Europese waarden en gedegen historiografie
Dezer
Dagen
Pruisen en Metternich
beeldvorming en werkelijkheid
Christopher Clark, IJzeren koninkrijk. Opkomst en ondergang van Pruisen 1600 - 1947. De Bezige Bij Antwerpen 2015. 848 pp. € 59,90.
Voor een uitgebreide recensie is het nog te vroeg, maar in Amsterdam vindt dezer dagen een cultureel hoogfeest plaats waar men over Europa als culturele ruimte wil spreken en dat valt toe te juichen. Wel stel ik me soms vragen bij de graad van kennis van de geschiedenis van die lidstaten, bij mensen als Tom Lanoye. Vandaar deze kanttekeningen.
De
geschiedenis, zegt men mij vaak, kan ons weinig leren want het is alles
duidelijk, terwijl ikzelf vaak verrast ben als ik me verdiep in het betere
werk, want dan blijkt het mogelijk dat er nieuwe inzichten ontstaan, die
weliswaar niet de geschiedenis herschrijven, maar toch, zo blijkt, bepaalde
hoofdstukken in een ander daglicht plaatsen en op die manier er dan toch toe
aanzetten een en ander te herzien.
Wat
met Metternich? Case closed, hoor ik menigeen al brommen, want Metternich dat
was de buldog van Habsburg die strak de hand hield aan de censuur en zo meteen
maar iedereen liet verstaan dat men maar weinig ruimte had voor vrije expressie
of vrije uitwisseling van ideeën. Zoals wel vaker blijkt het beeld dat men
graag koestert van een andere tijd, van een figuur niet geheel in
overeenstemming met de werkelijkheid. De reden blijkt al te vaak dat we ons
vaak baseren op enkele bronnen die hetzelfde verhaal vertellen, zonder dat we
nagaan of die wel kloppen. Vreemd blijft die vaststelling anders wel genoeg,
want we weten dat mensen niet om het even wat vertellen, wel integendeel.
Historische
kritiek lijkt helemaal afgevoerd en zelfs historici die in de journalistiek
gesukkeld zijn bezondigen zich fluks aan een gebrek aan kritische reflectie.

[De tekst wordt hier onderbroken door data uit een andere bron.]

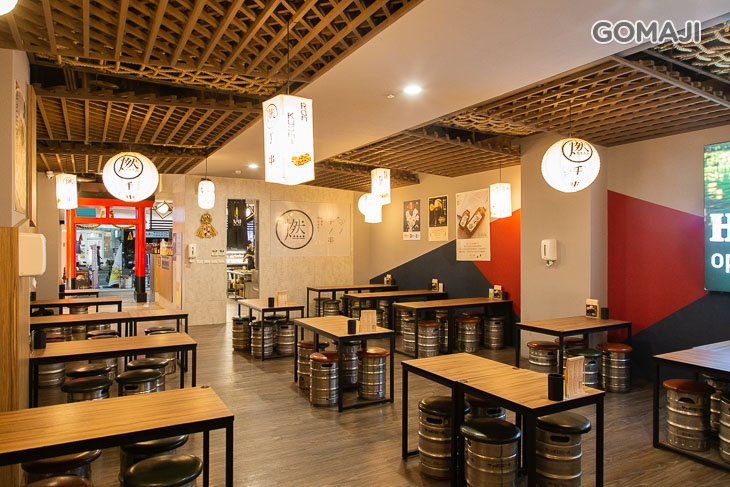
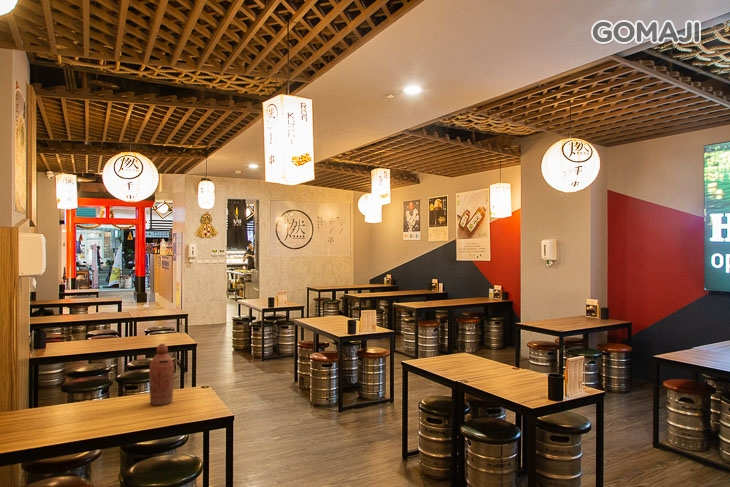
+ bottle [148,343,175,406]
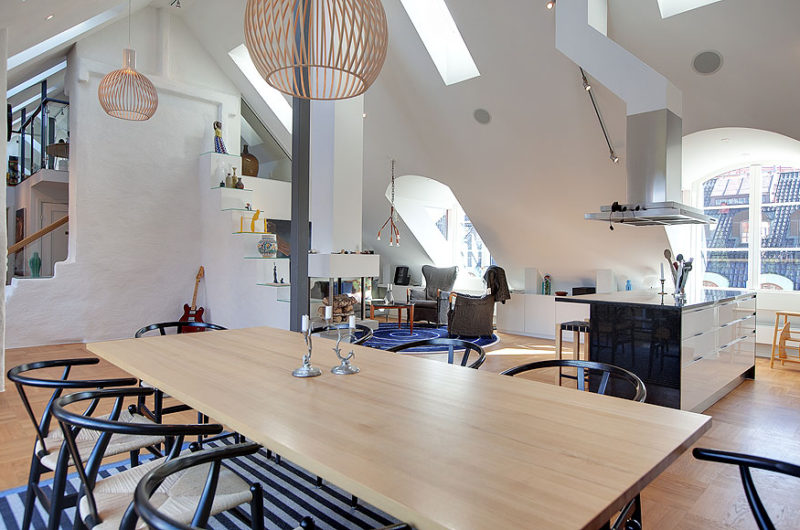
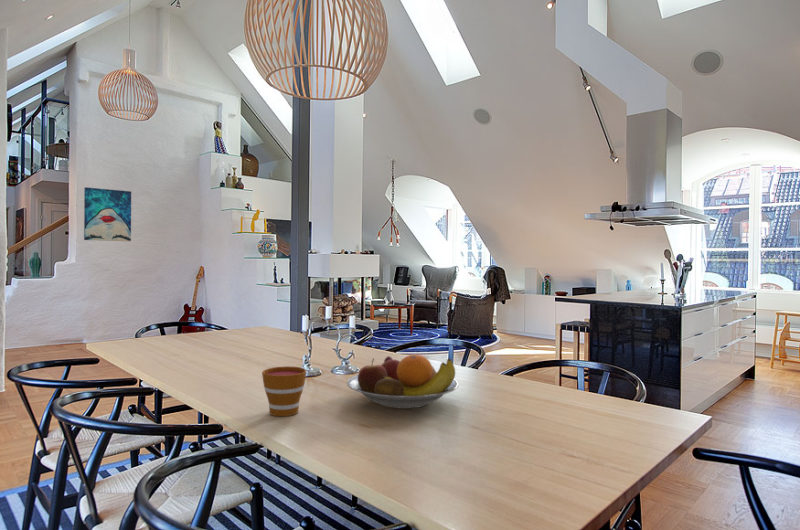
+ cup [261,365,308,417]
+ wall art [83,186,132,242]
+ fruit bowl [346,354,460,410]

Men wijt het vaak aan de werkdruk, maar de herinneringsindustrie rond WO I gaat
nogal gemakzuchtig om met de verhaaltjes. De kwestie is, denk ik, dat men,
zoals Sophie De Schaepdrijver het voorstelt, de oorlog in het Oosten van Europa
gewoon negeert en zelfs de oorlog in het Westen reduceert tot de frontlijn waar
het minst is gevochten, het IJzerfront. Rond Ieper werd al heel wat meer
gevochten, vergeefs en het gevolg van koppige legerchefs die dachten dat ze de
tegenstander eventjes konden doen plooien. Wijtschate? Passendale is wereldwijd
bekend in Vlaanderen en bij de Britse organisaties van oudstrijders en hun
nazaten. De slag bij Verdun was ook het gevolg van koppigheid, maar Philippe
Pétain bewees daar wel dat hij een onmogelijke situatie door goede logistieke
organisatie kon omkeren.
De
oorlog was een voortdurend leerproces, waarbij ook bedenkelijke wapens werden
ingezet, zoals Yperiet, het gas waarmee men de tegenstander wilde uitschakelen,
want vooral de Duitse legerleiding begreep dat ze op zeker ogenblik niet meer
over voldoende staal en koper zouden beschikken voor het aanmaken van wapens en
munitie. Maar ook de Duitse legerleiding kende het belang van logistiek om
slagen te winnen en wist dat zonder goede logistieke organisatie de oorlog
verloren zou zijn.
De
gedachte dat alleen Duitsland een oorlog wilde voeren, eventueel gesteun door
Oostenrijk-Hongarije strookt niet met de werkelijkheid, zoals Christopher Clark
heeft uiteen gezet en ook voordien waren er al historici die opmerkten dat
Frankrijk zowel diplomatiek als militair bezig was de oorlog voor te bereiden.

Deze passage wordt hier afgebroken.